▸ **TASK REQUIREMENTS**
Below this line is a set of entries; quote exactly the lines from the line that contains "liebt er vor" to the line that contains "neuen Beiträgen aus", both lines included.

───── RECORDS SHOWN ─────

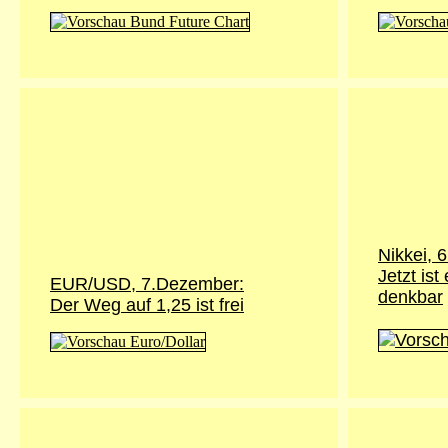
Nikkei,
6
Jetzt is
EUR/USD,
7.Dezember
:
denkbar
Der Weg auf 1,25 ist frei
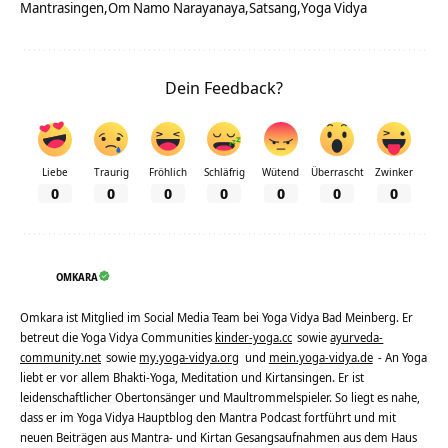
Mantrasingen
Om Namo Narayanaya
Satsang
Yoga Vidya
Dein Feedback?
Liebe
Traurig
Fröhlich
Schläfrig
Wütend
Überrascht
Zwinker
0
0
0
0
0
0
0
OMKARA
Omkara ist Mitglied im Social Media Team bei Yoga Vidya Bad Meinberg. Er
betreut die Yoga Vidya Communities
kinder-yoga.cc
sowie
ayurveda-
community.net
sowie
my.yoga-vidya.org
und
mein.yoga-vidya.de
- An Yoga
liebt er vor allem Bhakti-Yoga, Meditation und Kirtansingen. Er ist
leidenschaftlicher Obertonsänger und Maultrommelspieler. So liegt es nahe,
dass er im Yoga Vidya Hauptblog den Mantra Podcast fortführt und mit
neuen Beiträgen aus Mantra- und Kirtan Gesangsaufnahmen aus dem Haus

─────
───── RECORDS SHOWN ─────

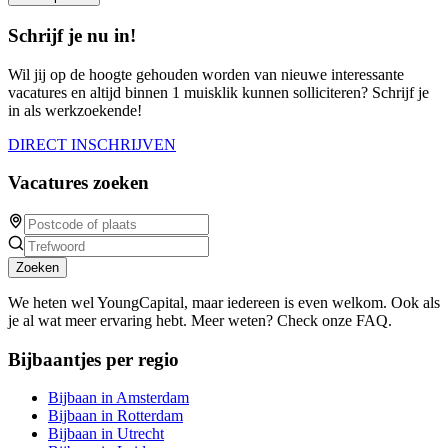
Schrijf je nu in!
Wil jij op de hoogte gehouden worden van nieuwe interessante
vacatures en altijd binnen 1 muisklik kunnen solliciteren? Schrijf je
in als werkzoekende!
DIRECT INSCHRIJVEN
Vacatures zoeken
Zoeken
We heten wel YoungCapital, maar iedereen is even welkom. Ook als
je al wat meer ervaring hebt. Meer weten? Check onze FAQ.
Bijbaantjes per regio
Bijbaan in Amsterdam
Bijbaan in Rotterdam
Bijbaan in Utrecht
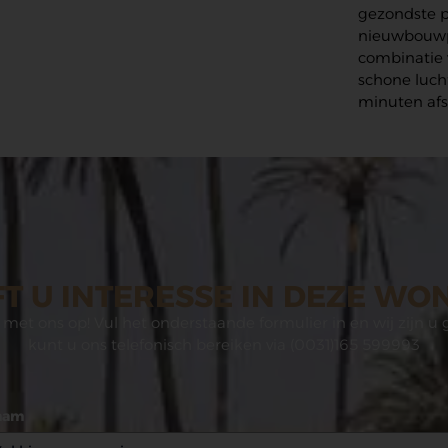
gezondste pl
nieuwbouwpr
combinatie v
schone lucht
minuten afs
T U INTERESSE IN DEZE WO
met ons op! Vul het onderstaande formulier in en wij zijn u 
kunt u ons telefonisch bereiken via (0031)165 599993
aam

─────

▸ **RESPONSE**
liebt er vor allem Bhakti-Yoga, Meditation und Kirtansingen. Er ist
leidenschaftlicher Obertonsänger und Maultrommelspieler. So liegt es nahe,
dass er im Yoga Vidya Hauptblog den Mantra Podcast fortführt und mit
neuen Beiträgen aus Mantra- und Kirtan Gesangsaufnahmen aus dem Haus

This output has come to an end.